**Что нужно сделать:** Приведите нумерованным списком строки записей: начните с самой первой строки и закончите строкой, в которой есть "estar informado de". Пустые строки пропустите.

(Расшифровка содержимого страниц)
# # # # # # #

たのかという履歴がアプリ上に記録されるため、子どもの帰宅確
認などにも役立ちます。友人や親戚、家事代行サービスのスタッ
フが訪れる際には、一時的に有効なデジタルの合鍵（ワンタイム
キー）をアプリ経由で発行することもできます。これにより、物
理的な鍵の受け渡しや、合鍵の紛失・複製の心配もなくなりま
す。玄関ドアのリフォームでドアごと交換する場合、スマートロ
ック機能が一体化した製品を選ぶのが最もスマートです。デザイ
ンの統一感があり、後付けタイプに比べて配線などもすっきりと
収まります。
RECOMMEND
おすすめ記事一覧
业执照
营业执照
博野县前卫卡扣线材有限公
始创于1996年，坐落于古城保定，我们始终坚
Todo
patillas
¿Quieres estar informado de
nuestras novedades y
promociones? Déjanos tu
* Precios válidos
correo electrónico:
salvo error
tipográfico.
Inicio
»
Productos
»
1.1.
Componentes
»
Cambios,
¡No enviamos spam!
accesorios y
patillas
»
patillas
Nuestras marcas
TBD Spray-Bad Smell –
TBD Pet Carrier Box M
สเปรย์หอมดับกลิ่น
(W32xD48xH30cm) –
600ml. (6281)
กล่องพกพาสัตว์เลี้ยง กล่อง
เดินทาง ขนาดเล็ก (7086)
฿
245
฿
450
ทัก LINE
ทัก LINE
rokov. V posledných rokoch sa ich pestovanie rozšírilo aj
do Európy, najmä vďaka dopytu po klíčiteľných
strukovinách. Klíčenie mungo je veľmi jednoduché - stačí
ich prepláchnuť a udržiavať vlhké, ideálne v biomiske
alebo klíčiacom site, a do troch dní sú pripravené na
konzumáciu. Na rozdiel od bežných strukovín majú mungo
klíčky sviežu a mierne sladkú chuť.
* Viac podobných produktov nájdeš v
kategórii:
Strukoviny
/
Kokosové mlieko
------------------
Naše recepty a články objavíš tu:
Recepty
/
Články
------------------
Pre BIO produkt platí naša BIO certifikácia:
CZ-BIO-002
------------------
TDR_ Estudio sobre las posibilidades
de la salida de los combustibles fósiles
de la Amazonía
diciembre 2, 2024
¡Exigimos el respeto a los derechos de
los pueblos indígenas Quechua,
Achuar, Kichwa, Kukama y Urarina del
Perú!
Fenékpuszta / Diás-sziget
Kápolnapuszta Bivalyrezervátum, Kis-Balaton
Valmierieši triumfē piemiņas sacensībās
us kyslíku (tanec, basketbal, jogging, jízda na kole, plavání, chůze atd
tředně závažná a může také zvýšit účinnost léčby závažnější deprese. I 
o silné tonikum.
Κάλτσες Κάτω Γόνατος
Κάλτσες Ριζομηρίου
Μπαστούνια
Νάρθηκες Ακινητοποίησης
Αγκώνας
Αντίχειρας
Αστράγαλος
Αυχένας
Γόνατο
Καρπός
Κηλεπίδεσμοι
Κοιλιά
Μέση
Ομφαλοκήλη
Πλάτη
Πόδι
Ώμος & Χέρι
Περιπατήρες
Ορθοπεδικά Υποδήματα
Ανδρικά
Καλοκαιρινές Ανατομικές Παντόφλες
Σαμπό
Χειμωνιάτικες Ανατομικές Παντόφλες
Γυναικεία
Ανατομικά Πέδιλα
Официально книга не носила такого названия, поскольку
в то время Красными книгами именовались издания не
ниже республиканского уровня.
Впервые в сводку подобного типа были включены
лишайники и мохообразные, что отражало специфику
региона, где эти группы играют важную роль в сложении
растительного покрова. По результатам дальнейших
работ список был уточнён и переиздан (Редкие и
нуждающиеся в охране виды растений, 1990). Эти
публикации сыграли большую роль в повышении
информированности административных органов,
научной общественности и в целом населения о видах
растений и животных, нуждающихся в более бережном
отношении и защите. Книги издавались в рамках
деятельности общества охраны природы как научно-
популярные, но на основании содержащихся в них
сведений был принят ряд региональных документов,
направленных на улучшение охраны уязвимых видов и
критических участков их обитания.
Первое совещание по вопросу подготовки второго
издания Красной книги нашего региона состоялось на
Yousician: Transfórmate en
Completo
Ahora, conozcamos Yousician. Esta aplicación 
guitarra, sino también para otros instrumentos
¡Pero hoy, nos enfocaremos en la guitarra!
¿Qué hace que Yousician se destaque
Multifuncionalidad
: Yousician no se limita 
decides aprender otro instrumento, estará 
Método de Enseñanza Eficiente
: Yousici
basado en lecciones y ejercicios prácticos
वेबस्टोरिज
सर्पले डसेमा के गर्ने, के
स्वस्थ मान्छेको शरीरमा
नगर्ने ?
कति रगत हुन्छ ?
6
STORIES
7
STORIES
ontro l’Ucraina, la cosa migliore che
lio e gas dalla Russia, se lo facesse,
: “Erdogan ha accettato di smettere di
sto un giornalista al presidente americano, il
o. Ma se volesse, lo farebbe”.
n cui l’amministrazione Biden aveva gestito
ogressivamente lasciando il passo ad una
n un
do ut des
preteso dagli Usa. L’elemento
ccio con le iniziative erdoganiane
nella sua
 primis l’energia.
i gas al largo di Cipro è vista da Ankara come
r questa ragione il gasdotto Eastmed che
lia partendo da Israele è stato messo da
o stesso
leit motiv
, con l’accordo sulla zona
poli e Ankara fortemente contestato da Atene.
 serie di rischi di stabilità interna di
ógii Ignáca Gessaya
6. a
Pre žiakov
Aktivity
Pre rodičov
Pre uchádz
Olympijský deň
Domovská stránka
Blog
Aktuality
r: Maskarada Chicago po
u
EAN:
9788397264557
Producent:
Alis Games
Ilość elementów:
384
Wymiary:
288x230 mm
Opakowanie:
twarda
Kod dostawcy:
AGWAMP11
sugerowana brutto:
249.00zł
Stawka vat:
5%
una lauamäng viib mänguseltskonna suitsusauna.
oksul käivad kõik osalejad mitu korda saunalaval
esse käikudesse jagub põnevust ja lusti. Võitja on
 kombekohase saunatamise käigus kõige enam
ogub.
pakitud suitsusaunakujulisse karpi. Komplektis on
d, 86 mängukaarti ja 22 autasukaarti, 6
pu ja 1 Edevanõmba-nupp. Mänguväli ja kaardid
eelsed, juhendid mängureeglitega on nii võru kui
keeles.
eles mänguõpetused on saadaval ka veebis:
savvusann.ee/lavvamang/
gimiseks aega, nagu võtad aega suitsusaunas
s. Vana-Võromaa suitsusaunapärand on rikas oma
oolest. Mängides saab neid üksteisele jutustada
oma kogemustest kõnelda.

# # # # # # #

**Ответ:**
1. たのかという履歴がアプリ上に記録されるため、子どもの帰宅確
2. 認などにも役立ちます。友人や親戚、家事代行サービスのスタッ
3. フが訪れる際には、一時的に有効なデジタルの合鍵（ワンタイム
4. キー）をアプリ経由で発行することもできます。これにより、物
5. 理的な鍵の受け渡しや、合鍵の紛失・複製の心配もなくなりま
6. す。玄関ドアのリフォームでドアごと交換する場合、スマートロ
7. ック機能が一体化した製品を選ぶのが最もスマートです。デザイ
8. ンの統一感があり、後付けタイプに比べて配線などもすっきりと
9. 収まります。
10. RECOMMEND
11. おすすめ記事一覧
12. 业执照
13. 营业执照
14. 博野县前卫卡扣线材有限公
15. 始创于1996年，坐落于古城保定，我们始终坚
16. Todo
17. patillas
18. ¿Quieres estar informado de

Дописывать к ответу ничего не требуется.